EXERCISE TASK 1 = In the article on Obama's environmental appointees, what organization is Tiernan Sittenfeld the legislative director for?
EXERCISE TASK 2 = Proceed with the article on Obama's environmental appointees, picking up right after its final sentence.

PASSAGE =
-------
But, at long last, the good guys are back in charge. And it still sometimes seems too good to be true. Imagine! Intelligent and competent public servants who will take their jobs seriously, and who will use science and common sense to help protect the long-term health of the planet and all who live on it.

On Monday, President-elect Barack Obama announced the officials he's tapped to begin reversing the environmental damage wrought by the Bushies. According to several environmental groups, the picks are inspired.

"Overall, we're delighted — we're thinking of them as a 'green dream team,' " says Tiernan Sittenfeld, legislative director for the League of Conservation Voters.

"It's like a new day," says Michael Oko, federal media director at the Natural Resources Defense Council. "It's really a breath of fresh air — pardon the pun — to have some of these appointments. Obama is really showing that he's looking to change direction."

Few cabinet positions demonstrate that more than energy secretary pick STEVEN CHU, a Nobel Prize–wining physics professor at UC Berkeley, who's long advocated — some might say agitated for — alternative energies, such as solar power and biofuels, to be brought to the fore to combat global warming.

"Having a scientist heading up the Department of Energy is very important," says Sittenfeld, "since the Bush administration has clearly not respected the science and made it too much about the politics."

"He's very impressive as a scientist and a researcher," says Jack Clarke, director of public policy and government relations at the Massachusetts Audubon Society. "And [as for] pushing government to look at alternative sources of energy, we're going to need that aggressive nature at Energy."
-------
DATASET CONTENT =
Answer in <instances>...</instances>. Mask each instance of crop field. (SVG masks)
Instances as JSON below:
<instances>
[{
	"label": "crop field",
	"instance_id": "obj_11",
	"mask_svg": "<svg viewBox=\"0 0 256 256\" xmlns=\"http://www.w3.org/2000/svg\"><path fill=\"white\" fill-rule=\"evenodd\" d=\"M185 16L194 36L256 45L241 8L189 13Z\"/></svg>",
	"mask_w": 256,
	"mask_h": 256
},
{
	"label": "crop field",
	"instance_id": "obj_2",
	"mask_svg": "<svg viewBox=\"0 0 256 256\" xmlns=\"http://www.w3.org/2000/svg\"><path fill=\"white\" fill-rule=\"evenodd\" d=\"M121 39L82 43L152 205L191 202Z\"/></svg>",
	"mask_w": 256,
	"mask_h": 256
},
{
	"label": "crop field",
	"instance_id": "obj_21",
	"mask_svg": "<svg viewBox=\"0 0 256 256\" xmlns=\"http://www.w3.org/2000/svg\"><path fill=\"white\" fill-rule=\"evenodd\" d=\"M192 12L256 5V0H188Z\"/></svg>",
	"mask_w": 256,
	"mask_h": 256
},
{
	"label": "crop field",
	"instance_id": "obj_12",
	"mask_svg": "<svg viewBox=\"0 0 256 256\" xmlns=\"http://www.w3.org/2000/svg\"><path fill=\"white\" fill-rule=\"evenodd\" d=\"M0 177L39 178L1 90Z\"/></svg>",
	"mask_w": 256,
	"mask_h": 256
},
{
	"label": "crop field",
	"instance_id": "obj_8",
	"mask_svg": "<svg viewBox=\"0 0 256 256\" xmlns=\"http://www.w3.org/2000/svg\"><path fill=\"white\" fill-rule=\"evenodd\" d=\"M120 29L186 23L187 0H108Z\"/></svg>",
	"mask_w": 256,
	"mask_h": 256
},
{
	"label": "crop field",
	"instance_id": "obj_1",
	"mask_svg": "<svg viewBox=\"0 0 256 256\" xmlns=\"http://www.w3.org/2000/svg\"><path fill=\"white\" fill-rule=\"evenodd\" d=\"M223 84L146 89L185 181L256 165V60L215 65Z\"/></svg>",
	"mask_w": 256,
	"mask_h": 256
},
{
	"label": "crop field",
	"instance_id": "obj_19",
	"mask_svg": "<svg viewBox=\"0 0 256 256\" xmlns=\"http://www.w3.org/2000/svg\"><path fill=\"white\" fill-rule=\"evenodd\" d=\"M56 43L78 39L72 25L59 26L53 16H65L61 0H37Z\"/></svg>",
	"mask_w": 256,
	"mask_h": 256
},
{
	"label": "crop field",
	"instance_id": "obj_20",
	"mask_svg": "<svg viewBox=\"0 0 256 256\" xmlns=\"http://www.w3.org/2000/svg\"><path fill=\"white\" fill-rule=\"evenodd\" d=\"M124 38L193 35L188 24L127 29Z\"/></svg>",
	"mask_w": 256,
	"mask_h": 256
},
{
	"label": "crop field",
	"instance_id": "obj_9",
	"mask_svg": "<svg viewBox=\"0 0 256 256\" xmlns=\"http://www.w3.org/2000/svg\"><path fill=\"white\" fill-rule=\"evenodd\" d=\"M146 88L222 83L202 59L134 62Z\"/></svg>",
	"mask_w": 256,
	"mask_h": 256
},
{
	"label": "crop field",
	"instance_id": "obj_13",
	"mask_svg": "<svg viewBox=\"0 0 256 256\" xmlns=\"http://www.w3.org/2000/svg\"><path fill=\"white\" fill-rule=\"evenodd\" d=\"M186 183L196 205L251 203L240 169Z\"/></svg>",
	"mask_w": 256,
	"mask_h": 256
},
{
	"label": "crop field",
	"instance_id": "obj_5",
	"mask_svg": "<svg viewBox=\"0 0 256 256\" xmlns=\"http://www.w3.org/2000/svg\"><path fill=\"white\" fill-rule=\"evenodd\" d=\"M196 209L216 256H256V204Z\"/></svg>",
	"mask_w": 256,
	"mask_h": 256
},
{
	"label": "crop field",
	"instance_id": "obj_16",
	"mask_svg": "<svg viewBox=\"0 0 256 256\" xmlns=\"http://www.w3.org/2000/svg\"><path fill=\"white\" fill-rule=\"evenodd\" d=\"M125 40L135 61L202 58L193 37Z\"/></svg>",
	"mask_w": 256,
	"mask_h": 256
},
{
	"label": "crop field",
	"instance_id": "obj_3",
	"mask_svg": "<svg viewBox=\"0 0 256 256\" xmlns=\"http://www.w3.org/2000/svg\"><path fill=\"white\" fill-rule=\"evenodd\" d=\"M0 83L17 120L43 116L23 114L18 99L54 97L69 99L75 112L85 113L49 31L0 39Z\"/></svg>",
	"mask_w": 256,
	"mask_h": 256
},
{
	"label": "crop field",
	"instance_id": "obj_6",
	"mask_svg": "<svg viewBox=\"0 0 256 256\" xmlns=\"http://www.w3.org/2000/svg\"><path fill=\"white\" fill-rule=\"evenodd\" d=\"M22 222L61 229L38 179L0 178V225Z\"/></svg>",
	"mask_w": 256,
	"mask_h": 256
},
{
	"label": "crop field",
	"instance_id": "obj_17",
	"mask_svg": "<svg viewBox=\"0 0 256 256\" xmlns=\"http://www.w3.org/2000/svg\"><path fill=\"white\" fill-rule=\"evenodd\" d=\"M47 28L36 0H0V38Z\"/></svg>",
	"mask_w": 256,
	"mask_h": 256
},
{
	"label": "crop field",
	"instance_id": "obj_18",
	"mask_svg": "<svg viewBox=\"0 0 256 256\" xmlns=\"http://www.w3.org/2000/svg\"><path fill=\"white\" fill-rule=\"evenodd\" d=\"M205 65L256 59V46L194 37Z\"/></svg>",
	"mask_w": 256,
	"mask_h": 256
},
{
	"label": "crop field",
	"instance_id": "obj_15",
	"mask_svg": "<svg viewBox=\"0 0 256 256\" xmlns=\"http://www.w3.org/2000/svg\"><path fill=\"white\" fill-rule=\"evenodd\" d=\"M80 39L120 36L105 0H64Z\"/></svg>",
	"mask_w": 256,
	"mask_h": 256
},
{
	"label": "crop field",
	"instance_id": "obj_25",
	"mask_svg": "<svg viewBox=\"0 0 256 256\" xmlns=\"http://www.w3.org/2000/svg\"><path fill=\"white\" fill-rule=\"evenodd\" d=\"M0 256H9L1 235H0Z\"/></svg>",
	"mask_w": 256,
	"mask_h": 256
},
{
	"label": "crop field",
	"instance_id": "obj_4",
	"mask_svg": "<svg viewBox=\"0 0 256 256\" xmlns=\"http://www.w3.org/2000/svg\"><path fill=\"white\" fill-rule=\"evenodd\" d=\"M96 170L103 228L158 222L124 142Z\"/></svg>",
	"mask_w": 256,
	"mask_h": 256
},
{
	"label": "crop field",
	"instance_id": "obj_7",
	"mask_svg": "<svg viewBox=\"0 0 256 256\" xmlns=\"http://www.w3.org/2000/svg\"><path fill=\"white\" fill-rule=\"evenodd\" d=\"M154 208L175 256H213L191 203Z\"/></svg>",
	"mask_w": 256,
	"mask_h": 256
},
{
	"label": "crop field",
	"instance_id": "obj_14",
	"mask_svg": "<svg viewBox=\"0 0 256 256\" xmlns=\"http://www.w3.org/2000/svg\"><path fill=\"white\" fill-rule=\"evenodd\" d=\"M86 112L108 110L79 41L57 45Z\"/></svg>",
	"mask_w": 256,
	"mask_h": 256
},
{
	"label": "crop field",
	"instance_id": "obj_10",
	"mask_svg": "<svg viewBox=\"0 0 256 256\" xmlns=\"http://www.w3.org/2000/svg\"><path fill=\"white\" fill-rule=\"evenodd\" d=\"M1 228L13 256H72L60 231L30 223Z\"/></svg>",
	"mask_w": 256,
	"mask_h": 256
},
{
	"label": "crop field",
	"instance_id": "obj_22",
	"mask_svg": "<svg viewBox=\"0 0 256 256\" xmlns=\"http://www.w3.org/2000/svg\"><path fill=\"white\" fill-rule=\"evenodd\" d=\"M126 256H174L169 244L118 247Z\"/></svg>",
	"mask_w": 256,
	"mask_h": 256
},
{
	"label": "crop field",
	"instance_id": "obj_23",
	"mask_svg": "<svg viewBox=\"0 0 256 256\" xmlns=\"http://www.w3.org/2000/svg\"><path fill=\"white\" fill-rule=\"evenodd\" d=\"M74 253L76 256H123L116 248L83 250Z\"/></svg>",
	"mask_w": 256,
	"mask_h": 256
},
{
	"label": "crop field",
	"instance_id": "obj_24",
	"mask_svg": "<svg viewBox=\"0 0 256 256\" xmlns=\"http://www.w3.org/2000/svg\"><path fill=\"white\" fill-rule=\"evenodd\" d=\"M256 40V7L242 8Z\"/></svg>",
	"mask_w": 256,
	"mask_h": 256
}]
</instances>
-------
EXERCISE ANSWER 1 = The League of Conservation Voters.

EXERCISE ANSWER 2 =
Similarly, Obama's pick to be administrator of the Environmental Protection Agency (EPA), LISA JACKSON — who previously was commissioner of the New Jersey Department of Environmental Protection, where she worked (not entirely without controversy) to scrub that state clean of its infamous hazardous waste — is "an excellent choice," says Oko. "She's got a lot of experience, and has the ability to push and take real actions on the issues that are important to the environmental community."

Even better, "she'll certainly be working with a good team of folks," says Clarke. That team will include Clinton-era EPA chief CAROL BROWNER, who's been picked to serve as White House coordinator of energy, climate, and environmental policy — a newly created position that's being referred to as "energy czar."

"Just truly a perfect choice," Sittenfeld calls her. "She's ideally suited for the job, given her range of experiences, and is really a terrific choice to make sure that Obama's vision of bringing about a clean-energy future and reducing global warming becomes a reality."